That actually makes more sense than a pure plasma projectile. Which as far as anyone can figure out in the real world is terrible for weaponizing. It falls apart. Something to do with it being an over-excited ball of plasma attempting to act like normal over-excited plasma does. Namely explode..in the barrel...or close enough that it ISN'T hitting the target. The best range they really have is almost better measured in inches.

(Let's NOT talk about ball lighting. While it IS a real life thing...You might as well bring in fairy God-mothers and genies at that point because we don't understand SHIT about that stuff.)
 
To be pedantic - pure Plasma weapons sucks only if your Magnetics sucks (and real life Magnetics SUCKS :p - material science bottleneck). Simply as it.

P.S. Electrically neutral plasma is a thing - though, it neutral only as a whole.
 
That's what the Artemis weapons platform is, a railgun that fires a shell wrapped in plasma
 
That's what the Artemis weapons platform is, a railgun that fires a shell wrapped in plasma
The game never directly states that, as far as I am aware. That's just Sempai Drich's explanation for the glowing shots which, like almost everything Sempai posts, quickly ascended to PASI 'canon', such as that exists.
 
Really? I consider friction from micro-particles as well as ionic release from said same friction as my head-canon.
 
Really? I consider friction from micro-particles as well as ionic release from said same friction as my head-canon.

Plasma Shell, in theory (an old theory - Soviets were researching it), can, essentially, eliminate air resistance/friction for flying object. Which, in turn, allows hyper-sonic speeds in atmosphere without raping craft geometry and hull material composition.
------------------------------------------------
Edit the plasma weapons discussion from "(Let's NOT talk" to "Simply as it." so that "genies" is swapped for "wizards". The data here comes from an unrelated source.

#### Dataset section:
------------------------------------------------
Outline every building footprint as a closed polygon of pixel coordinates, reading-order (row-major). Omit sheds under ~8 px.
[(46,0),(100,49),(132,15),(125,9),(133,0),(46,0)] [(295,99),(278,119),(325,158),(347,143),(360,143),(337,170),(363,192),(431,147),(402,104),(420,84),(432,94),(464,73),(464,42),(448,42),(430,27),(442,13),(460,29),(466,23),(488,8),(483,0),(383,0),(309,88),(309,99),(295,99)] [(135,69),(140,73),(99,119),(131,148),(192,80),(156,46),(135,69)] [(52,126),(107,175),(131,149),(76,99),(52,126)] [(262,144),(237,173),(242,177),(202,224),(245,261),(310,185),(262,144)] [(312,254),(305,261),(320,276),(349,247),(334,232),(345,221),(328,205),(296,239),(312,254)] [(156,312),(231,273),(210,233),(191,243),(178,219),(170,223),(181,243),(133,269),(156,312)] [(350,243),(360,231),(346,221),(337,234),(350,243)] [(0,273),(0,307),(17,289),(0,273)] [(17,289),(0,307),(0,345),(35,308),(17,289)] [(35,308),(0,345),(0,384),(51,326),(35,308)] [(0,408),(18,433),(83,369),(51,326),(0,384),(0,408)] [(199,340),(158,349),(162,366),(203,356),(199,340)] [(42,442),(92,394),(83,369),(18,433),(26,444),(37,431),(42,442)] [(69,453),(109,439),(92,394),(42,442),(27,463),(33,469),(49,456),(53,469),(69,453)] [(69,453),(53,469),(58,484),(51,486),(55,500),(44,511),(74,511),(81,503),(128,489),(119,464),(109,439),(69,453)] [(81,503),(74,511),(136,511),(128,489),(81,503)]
------------------------------------------------
#### Output of the exercise:
(Let's NOT talk about ball lighting. While it IS a real life thing...You might as well bring in fairy God-mothers and wizards at that point because we don't understand SHIT about that stuff.)
 
To be pedantic - pure Plasma weapons sucks only if your Magnetics sucks (and real life Magnetics SUCKS :p - material science bottleneck). Simply as it.